Para Enjuanes, la vigilancia constante de los cambios que se producen en la actividad del SARS-CoV-2 es esencial. “No podemos fiarnos del virus porque tiene una elevada capacidad de replicación, puede mutar y echar al traste los avances conseguidos. Es un riesgo que no podemos asumir”. Su equipo trabaja desde el año 2000 con coronavirus para los que ya diseñaron sistemas de ingeniería genética para modificar el genoma del virus. En 2003 se enfrentaron al primer SARS y en 2012 al MERS, para el que diseñaron una vacuna con ARN del mismo virus.

Una variante de la vacuna utilizada para erradicar la viruela es en la que trabaja el equipo de Mariano Esteban, investigador del CNB y jefe del Grupo de Poxvirus y Vacunas. “Es un virus muy atenuado al que se ha insertado la proteína del SARS-CoV-2 y con una respuesta inmunológica muy potente, sobre todo de linfocitos T”. Este vector vacunal ya mostró un 80% de capacidad en anteriores ensayos con el virus del Ébola y con el de la fiebre Chikungunya, entre otros. “Se trata de un vector muy estable e induce una potente respuesta inmunológica durante varios años”. En estos momentos, este prototipo ya se está produciendo como lote clínico para empezar, previsiblemente, “los ensayos en seres humanos en el primer trimestre de 2021”.  

¿Qué protección se puede aceptar?

En cuanto a cómo discernir qué prototipo vacunal sería el más conveniente en función de los distintos grupos de población o de necesidades específicas, Enjuanes ha destacado que, en cualquier caso, “es muy positivo que haya una colección de vacunas que pudieran ir combinándose o alternándose”. En este sentido, y aunque no existen biomarcadores específicos de genes de sensibilidad y resistencia al virus SARS-CoV-2, al contrario de lo que ocurre con el virus de la gripe con el gen MX1, del que existe mucha información, según ha señalado Enjuanes, Del Val considera que sí existen marcadores de riesgo definidos clínicamente -ser varon, edad, diabetes, HTA, obesidad y riesgo cardiovascular- que “abren expectativas sobre cómo tratar a ese paciente e ir priorizando a quién se va a ir vacunando”.

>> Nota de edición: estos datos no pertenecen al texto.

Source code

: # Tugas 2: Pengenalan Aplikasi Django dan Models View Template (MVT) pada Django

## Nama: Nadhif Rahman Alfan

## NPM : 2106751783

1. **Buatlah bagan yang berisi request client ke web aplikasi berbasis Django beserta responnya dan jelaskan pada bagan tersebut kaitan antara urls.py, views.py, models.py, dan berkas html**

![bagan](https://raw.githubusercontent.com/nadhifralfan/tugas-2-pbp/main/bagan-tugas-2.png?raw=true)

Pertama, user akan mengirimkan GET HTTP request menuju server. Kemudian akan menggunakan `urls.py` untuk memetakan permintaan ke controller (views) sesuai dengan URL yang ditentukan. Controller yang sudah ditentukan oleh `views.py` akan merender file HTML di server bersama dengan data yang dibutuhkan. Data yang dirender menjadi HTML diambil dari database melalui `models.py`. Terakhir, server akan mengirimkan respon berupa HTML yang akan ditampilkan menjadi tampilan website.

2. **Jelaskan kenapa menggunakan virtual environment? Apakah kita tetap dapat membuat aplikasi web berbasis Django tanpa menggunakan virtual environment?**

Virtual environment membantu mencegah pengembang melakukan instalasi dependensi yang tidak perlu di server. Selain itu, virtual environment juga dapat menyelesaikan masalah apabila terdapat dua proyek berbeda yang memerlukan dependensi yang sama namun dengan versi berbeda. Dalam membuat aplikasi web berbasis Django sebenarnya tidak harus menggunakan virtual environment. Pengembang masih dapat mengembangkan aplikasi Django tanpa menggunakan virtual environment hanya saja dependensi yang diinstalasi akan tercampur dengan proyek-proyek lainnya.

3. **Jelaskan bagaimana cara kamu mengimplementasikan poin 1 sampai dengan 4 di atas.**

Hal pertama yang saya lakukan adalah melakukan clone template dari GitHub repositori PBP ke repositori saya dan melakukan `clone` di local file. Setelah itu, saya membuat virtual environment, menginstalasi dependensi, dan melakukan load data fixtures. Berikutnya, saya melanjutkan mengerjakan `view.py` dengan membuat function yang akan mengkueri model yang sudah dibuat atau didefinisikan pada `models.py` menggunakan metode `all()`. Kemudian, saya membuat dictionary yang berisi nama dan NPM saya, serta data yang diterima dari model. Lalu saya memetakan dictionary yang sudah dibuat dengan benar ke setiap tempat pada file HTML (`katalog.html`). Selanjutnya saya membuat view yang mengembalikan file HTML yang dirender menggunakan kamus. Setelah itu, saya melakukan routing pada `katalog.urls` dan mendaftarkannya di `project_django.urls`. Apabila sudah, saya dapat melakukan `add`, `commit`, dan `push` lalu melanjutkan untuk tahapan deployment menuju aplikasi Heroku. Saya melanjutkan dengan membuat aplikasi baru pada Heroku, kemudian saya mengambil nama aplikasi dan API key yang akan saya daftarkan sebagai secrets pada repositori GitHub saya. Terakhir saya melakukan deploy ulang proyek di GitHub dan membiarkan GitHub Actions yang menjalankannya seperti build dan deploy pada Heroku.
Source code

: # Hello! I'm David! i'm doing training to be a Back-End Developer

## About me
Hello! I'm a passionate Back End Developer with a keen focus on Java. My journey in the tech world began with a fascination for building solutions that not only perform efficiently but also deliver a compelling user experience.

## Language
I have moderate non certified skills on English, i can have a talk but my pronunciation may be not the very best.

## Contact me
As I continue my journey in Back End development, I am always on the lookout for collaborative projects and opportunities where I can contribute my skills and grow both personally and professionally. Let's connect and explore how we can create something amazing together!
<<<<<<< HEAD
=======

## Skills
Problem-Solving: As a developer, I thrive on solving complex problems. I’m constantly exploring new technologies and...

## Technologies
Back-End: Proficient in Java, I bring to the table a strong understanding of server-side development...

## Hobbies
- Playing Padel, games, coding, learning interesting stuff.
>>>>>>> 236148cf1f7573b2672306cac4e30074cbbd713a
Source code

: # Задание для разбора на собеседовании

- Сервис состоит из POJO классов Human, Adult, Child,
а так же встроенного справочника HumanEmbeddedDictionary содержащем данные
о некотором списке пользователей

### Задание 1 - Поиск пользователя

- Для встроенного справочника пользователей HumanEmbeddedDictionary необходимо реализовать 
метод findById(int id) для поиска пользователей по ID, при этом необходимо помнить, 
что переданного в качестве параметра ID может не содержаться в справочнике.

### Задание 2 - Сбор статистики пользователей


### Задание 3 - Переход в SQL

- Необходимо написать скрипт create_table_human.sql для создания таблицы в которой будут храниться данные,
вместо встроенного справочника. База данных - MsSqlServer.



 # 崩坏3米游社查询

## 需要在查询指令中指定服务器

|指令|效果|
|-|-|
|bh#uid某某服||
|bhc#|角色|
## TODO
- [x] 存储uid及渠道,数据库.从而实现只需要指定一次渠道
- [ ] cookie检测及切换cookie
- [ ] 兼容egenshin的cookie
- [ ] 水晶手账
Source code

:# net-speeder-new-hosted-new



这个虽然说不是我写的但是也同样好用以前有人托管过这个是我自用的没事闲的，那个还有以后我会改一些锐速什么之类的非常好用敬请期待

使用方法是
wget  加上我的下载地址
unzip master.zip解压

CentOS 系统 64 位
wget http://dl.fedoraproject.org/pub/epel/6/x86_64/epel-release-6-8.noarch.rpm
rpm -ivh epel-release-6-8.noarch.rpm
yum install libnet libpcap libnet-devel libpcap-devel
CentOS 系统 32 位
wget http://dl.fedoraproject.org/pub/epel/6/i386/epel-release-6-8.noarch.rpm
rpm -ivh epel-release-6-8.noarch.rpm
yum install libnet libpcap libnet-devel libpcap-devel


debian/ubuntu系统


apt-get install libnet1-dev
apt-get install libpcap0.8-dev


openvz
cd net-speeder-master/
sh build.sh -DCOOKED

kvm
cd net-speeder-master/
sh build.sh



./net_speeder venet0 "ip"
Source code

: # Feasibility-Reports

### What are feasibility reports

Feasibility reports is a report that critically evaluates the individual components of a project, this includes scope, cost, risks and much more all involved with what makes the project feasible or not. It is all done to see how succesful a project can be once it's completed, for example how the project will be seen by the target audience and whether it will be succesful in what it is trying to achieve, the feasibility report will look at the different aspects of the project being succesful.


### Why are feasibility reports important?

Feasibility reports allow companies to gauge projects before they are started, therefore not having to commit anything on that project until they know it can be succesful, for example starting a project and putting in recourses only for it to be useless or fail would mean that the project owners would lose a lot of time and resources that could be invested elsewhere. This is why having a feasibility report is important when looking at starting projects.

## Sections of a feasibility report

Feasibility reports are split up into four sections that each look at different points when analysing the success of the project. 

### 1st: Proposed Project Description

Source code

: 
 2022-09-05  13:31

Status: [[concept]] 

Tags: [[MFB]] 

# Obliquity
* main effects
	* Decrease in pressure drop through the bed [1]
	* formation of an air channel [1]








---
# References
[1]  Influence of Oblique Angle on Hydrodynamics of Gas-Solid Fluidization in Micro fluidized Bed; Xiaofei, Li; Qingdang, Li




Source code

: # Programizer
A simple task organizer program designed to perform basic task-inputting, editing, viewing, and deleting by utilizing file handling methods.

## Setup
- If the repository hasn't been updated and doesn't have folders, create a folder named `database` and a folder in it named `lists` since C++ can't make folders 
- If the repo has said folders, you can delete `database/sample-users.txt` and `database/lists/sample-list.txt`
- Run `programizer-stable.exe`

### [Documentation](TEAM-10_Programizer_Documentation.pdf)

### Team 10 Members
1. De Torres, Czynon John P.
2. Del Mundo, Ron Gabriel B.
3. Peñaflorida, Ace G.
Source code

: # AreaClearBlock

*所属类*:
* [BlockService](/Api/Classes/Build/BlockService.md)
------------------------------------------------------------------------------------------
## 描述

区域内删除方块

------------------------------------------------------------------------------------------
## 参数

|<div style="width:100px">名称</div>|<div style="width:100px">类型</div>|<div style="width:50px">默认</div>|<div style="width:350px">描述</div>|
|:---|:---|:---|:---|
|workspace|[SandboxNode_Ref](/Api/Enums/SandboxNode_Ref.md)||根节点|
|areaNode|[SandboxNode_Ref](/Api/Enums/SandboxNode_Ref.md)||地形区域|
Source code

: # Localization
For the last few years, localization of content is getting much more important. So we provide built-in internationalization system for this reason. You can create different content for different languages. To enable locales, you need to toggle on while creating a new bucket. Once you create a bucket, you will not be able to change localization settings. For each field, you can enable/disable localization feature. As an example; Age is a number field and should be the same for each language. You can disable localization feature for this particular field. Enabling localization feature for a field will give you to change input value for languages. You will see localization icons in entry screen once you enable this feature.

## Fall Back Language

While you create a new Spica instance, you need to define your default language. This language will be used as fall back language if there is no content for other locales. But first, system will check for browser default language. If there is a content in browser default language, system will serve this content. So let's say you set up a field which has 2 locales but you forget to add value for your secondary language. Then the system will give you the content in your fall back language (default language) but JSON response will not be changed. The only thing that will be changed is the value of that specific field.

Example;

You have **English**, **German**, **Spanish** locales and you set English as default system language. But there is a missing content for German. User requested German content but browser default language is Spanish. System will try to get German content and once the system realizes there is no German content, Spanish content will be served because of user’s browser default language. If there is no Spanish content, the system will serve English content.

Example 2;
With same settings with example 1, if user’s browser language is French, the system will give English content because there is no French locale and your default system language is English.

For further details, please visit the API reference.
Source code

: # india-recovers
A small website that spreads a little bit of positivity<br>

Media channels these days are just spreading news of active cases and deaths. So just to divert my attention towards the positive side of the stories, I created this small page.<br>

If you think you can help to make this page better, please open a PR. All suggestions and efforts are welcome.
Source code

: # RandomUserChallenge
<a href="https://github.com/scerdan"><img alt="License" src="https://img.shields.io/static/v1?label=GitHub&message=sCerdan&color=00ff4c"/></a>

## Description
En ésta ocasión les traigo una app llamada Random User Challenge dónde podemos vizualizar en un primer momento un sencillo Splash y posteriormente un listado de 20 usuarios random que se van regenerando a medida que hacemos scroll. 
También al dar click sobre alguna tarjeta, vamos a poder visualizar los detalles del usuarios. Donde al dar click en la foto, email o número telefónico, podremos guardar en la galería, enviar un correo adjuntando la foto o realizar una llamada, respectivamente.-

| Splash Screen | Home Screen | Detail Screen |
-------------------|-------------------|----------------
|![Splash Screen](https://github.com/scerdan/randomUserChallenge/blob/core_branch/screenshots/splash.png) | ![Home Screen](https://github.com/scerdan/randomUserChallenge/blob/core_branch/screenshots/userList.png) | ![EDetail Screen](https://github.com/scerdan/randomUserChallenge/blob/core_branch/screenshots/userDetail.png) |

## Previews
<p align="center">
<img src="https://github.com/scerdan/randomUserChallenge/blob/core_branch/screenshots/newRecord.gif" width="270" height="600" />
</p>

Sobre la protección que en un contexto de emergencia mundial se podría aceptar de las vacunas, Margarita del Val considera que, en principio, depende de la eficacia que ofrezcan: “Si alcanza un 100%, una cobertura vacunal aceptable sería entre el 60-70% de la población. Si la eficacia disminuye a un 50%, por ejemplo, lo ideal sería que se vacunaran cuantos más mejor”, indica la viróloga y recuerda que las vacunas que ya empiezan a aparecer “han pedido la autorización de emergencia o condicional; es un tirar hacia adelante, teniendo en cuenta las dimensiones de la pandemia y el número de fallecidos”.

Es de esperar, según los científicos, que para la temporada de otoño-invierno de 2021 haya un porcentaje razonable de población mundial vacunada, “aunque en los países menos desarrollados estos tiempos probablemente se retrasen”, según Larraga. “Aun en el caso más optimista, hasta después del verano de 2021 no creo que podamos variar las prácticas restrictivas actuales de prevención”.

Diferentes velocidades 

Mariano Barbacid se ha preguntado por qué nuestra investigación va más lenta con respecto a la de los grupos que desarrollan prototipos como Moderna, Pfizer o AstraZéneca, por ejemplo. ¿Hay que comparar recursos? ¿Se necesita mayor financiación?, ha preguntado a los científicos españoles que trabajan en el ámbito de las vacunas.

Según Vicente Larraga, “los grupos españoles están bien financiados para la ‘prueba de principio’. Las siguientes fases son más caras y no estamos adecuadamente preparados para la fase subsiguiente de desarrollo”, razonamiento que comparte Enjuanes quien además indica que “cualquier empresa como Pfizer o AstraZéneca, por ejemplo, destina dos mil millones de dólares o de euros mientras que en España se destinan 1 ó 2 millones de euros en las fases preclínicas. Hay diferencias económicas y de estructura. Pero ahora la maquinaria española se empieza a engrasar”.